I was reading a graphical explanation of complex roots, and between Figures 7 and 8 I became confused.
The roots appear in the imaginary plane, but I don't understand why the original function must be inverted before the graphical representation fits. I realize that inversion is necessary for the graphical representation of imaginary roots to fit, but the lack of explanation bothers me. I would like to understand this inverstion better than "we do it because it fits the data."
Comment: In general, a nonzero quadratic has the form $y = A(x-a)^2+b^2$ where $A,a,b$ are real constants, but I set $A=1$ for the sake of clarity.
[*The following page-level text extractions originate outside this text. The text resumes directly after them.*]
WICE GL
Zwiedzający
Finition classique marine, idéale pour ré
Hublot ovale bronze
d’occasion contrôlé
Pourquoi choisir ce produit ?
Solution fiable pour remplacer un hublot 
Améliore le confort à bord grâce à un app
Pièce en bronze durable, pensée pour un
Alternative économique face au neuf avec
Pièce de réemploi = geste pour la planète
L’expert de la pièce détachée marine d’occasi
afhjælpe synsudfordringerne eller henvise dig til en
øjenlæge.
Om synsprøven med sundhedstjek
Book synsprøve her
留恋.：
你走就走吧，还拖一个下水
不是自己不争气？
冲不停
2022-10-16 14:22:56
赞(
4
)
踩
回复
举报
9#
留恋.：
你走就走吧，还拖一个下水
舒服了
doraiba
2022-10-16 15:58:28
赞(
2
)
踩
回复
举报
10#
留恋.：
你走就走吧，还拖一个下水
The graph is given to extend $y=f(x) = (x-a)^2+b^2$ to $y=Re(f(z)) = Re((z-a)^2+b^2)$ where $z = x+it$ is a complex variable. The graph given indicates all points in $(t,x,y)$ space such that the equation $y=Re(f(z))$ is satisfied. In particular, $$ y = Re((x+it-a)^2+b^2) = (x-a)^2-t^2+b^2 $$ Considering $x=a$ which is a vertical plane in the pictures, $$ y = -t^2+b^2 $$ This is a parabola which opens downward in the $x=a$ plane. It has $y=0$ when $t = \pm b$. This is why the graph opens downward. On the other hand, the plane $t=0$ (otherwise known as the $xy$-plane) we have $y = (x-a)^2+b^2$ which is a parabola with vertex $(a,b^2)$ which opens upward with no $x$-intercept.
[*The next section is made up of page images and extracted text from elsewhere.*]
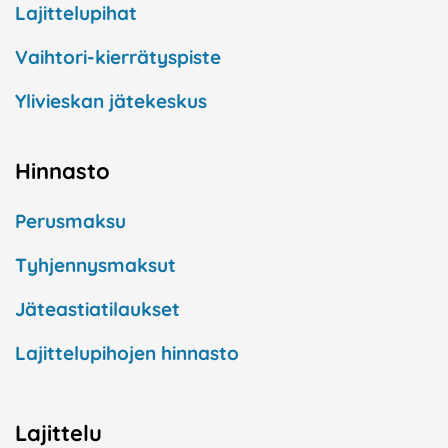
Lajittelupihat
Vaihtori-kierrätyspiste
Ylivieskan jätekeskus
Hinnasto
Perusmaksu
Tyhjennysmaksut
Jäteastiatilaukset
Lajittelupihojen hinnasto
Lajittelu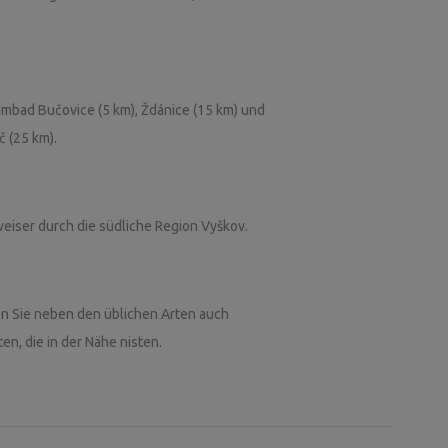
ünn. Er bietet Möglichkeiten für Radfahrer und
Žďánický-Wald oder die angrenzenden
mbad Bučovice (5 km), Ždánice (15 km) und
č (25 km).
eiser durch die südliche Region Vyškov.
en Sie neben den üblichen Arten auch
n, die in der Nähe nisten.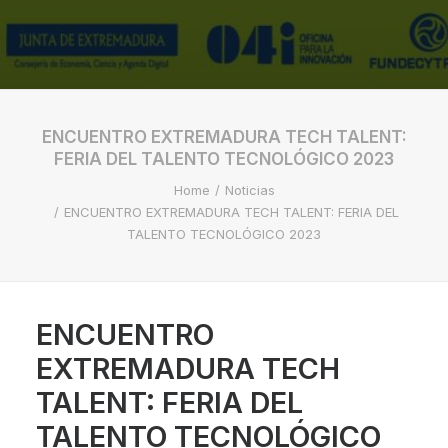
ENCUENTRO EXTREMADURA TECH TALENT:
FERIA DEL TALENTO TECNOLÓGICO 2023
Home
Noticias
ENCUENTRO EXTREMADURA TECH TALENT: FERIA DEL
TALENTO TECNOLÓGICO 2023
ENCUENTRO
EXTREMADURA TECH
TALENT: FERIA DEL
TALENTO TECNOLÓGICO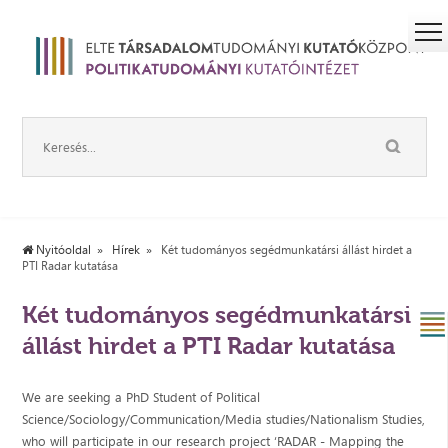
Nyitóoldal
Hírek
Két tudományos segédmunkatársi állást hirdet a
PTI Radar kutatása
Két tudományos segédmunkatársi
állást hirdet a PTI Radar kutatása
We are seeking a PhD Student of Political
Science/Sociology/Communication/Media studies/Nationalism Studies,
who will participate in our research project ‘RADAR - Mapping the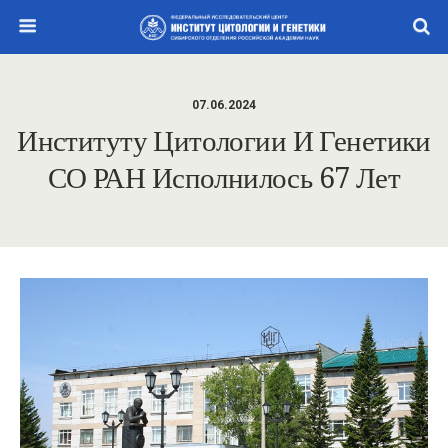
07.06.2024
Институту Цитологии И Генетики
СО РАН Исполнилось 67 Лет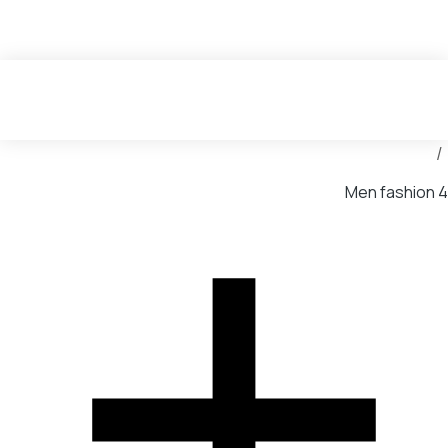
You are here:
Men fashion
4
The function is not inverted, it is extended to a complex domain, in this larger context the three-dimensional graph looks as pictured. However, beware the real picture casts $y = Re(f(x+it))$ as a surface, it is one-equation in three variables. This gives two parameters at most points on its solution set. The picture you post focuses on two interesting curves on this surface (it has parametrization $X(u,v) = (u,v,Re(f(u+iv)))$ )
Also, I was tempted to say it was the graph of $y = f(x+it)$, but that is more difficult to graph directly... think about it.